The first being that for the past four months or so I've been working on opening my own little shop called PuddleJump Designs on etsy.com selling baby blankets and quilts I make from home. I've been sewing for the past couple years, thanks to my mom buying me a sewing machine (thanks, mom!) and have enjoyed sewing curtains for our home and a patchwork blanket for each of the boys. I accumulated a lot of leftover fabric from these little projects and considered making extra blankets out of them to try to sell somehow, but could never really figure out how to sell them other than on craigslist or facebook and neither of those options appealed to me. Then a friend launched her own baby blanket shop on etsy and inspired me to do the same. I've really enjoyed selecting fabric and piecing together creative projects, just me and my sewing machine. And for awhile I even found it hard to sleep at night dreaming up my etsy shop; I've been so excited. It's a passion I'm so glad I realized and hope for great success!

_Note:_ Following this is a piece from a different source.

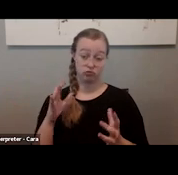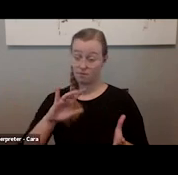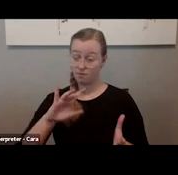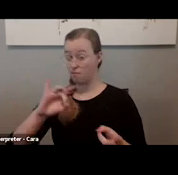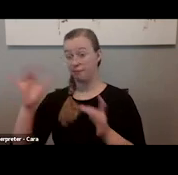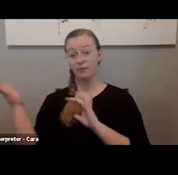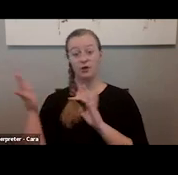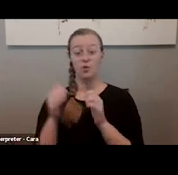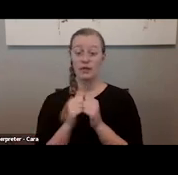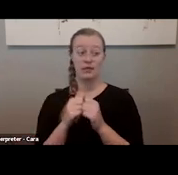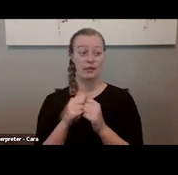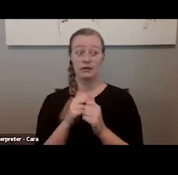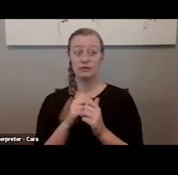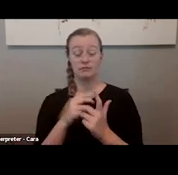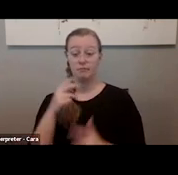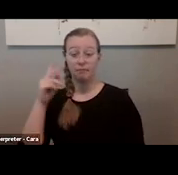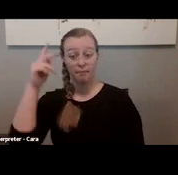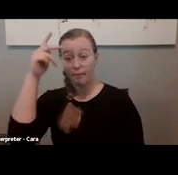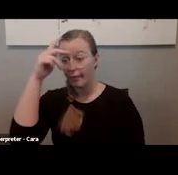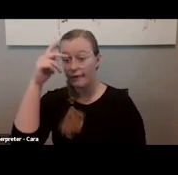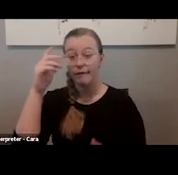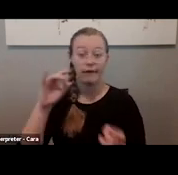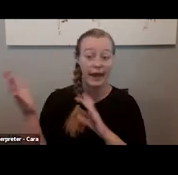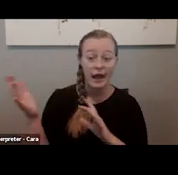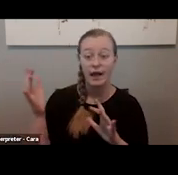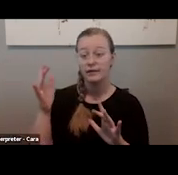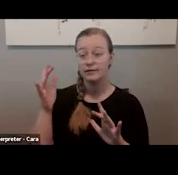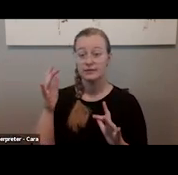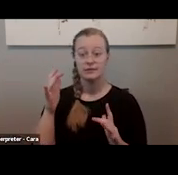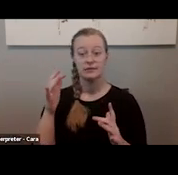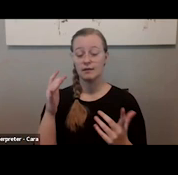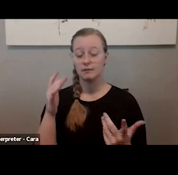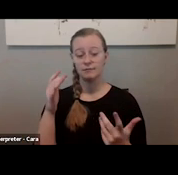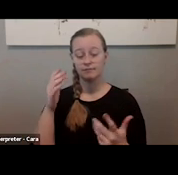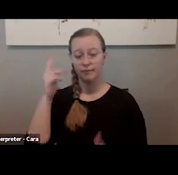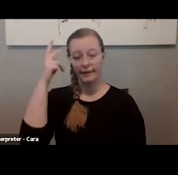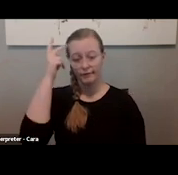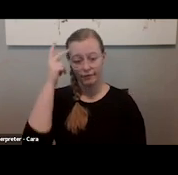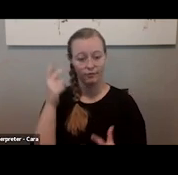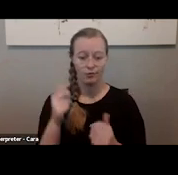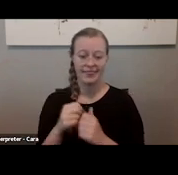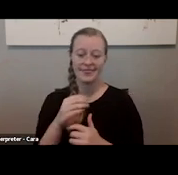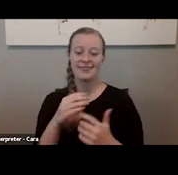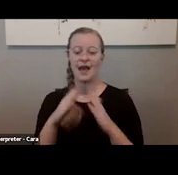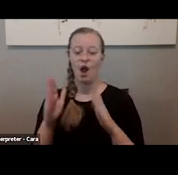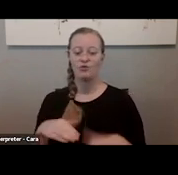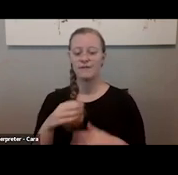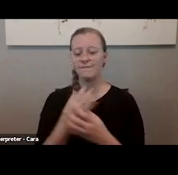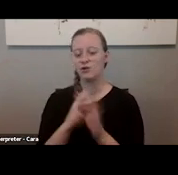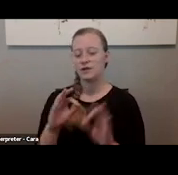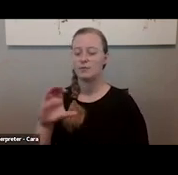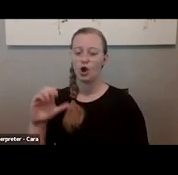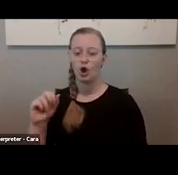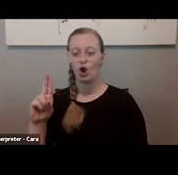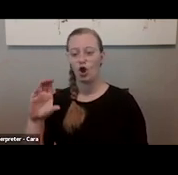chaos, a lot of it fueled by members of the House Freedom Caucus. That have delayed the legislation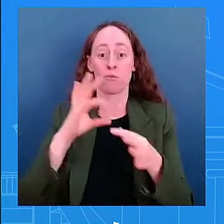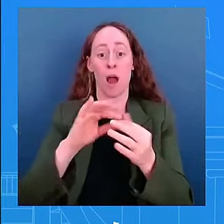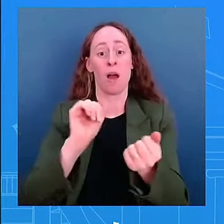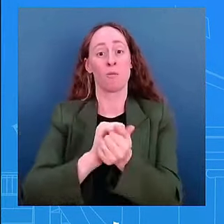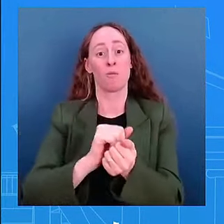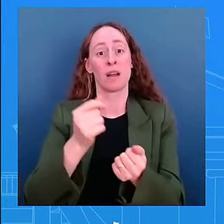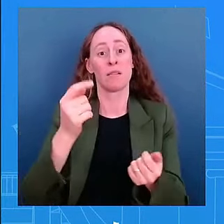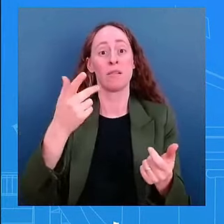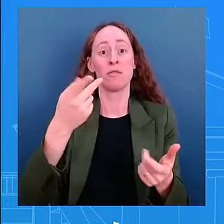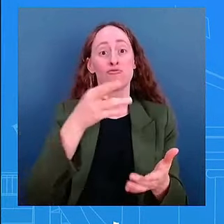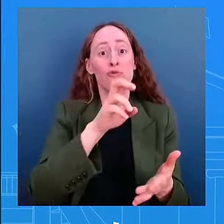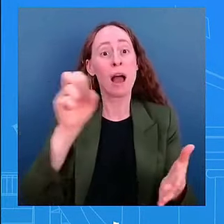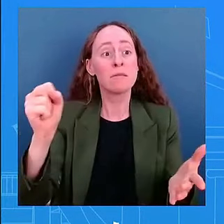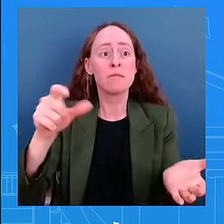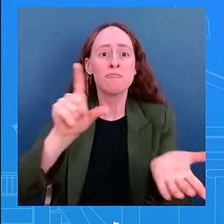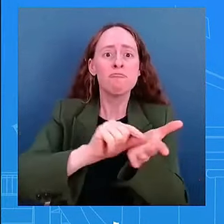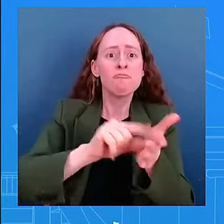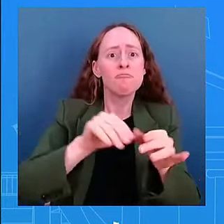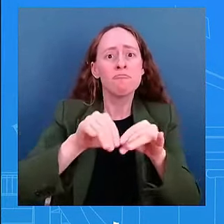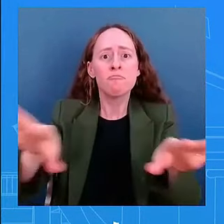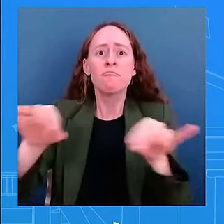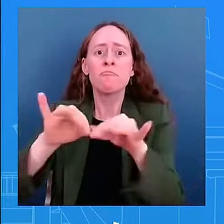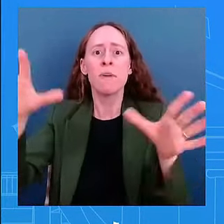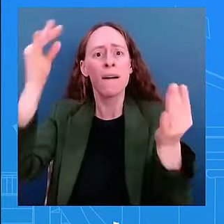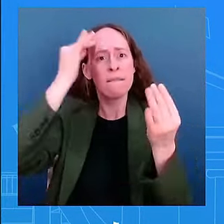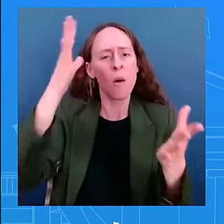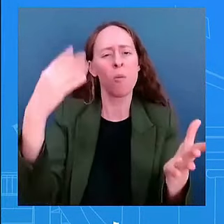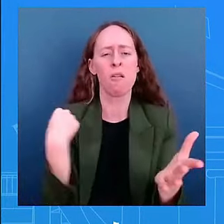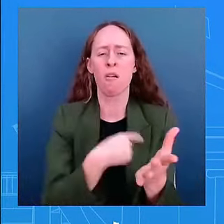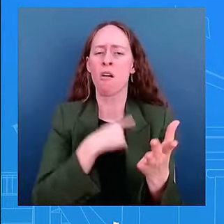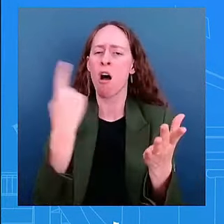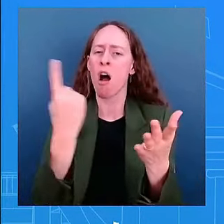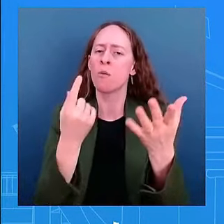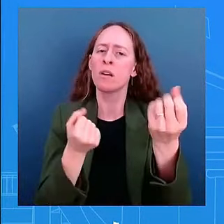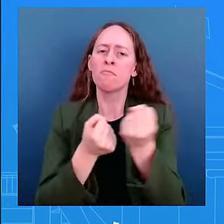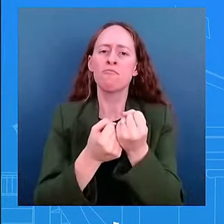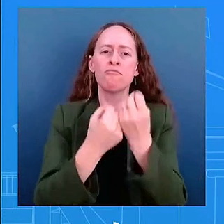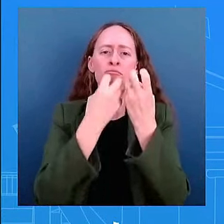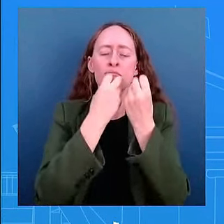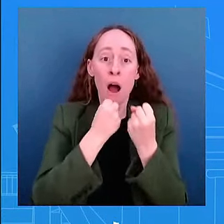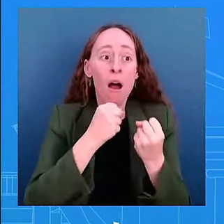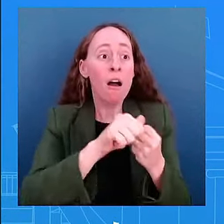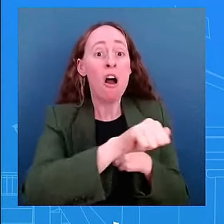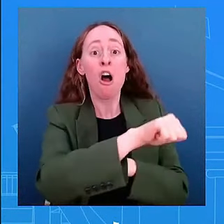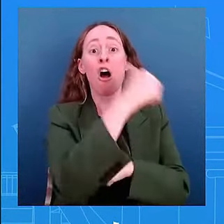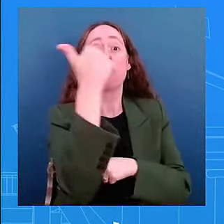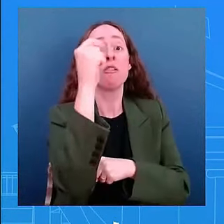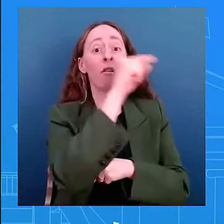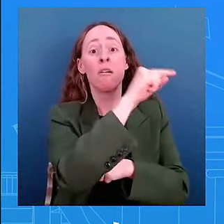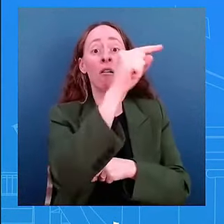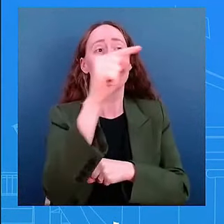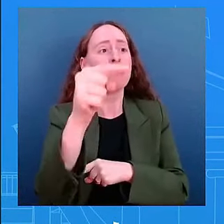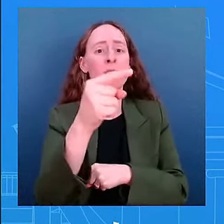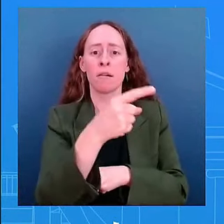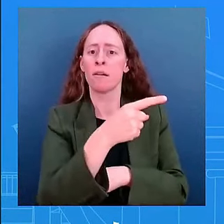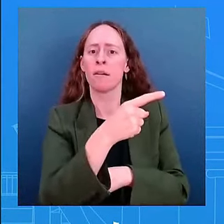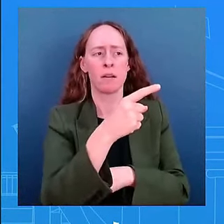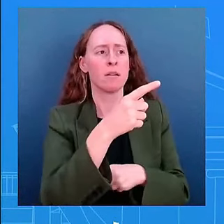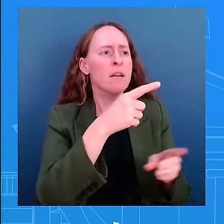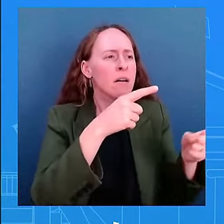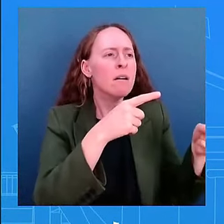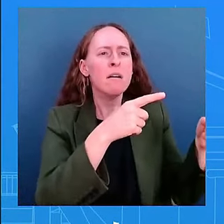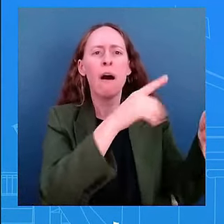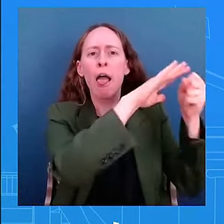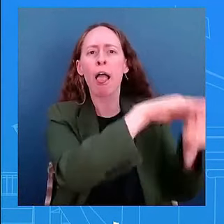any uh with any world leaders or leaders uh more broadly and that is something that he has done he's had those conversations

We also are expecting a baby early April! This is our third and final "hurrah." I always imagined myself in a large family scenario, kind of like 7th Heaven. This was my idea of our family before we had any kids! Now we're hoping we can just manage with three. I know the first few months will be pure survival mode, and simply getting out of the house by myself with three kids five and under - and not in our pj's - will be my only daily goal for quite awhile. And I'm okay with that, with life becoming a little more chaotic and out-of-control than I prefer, for the purpose of the long-term big picture for our family. I can't wait for large family gatherings on holidays complete with daughters-in-law (and maybe a son-in-law??) and grandchildren at our cottage in the country - you know, when we strike it rich during our empty-nest phase! And it'll take several years of our lives turned upside down during the baby phase to reach that big picture. So... here we go! Let the chaos begin. Again.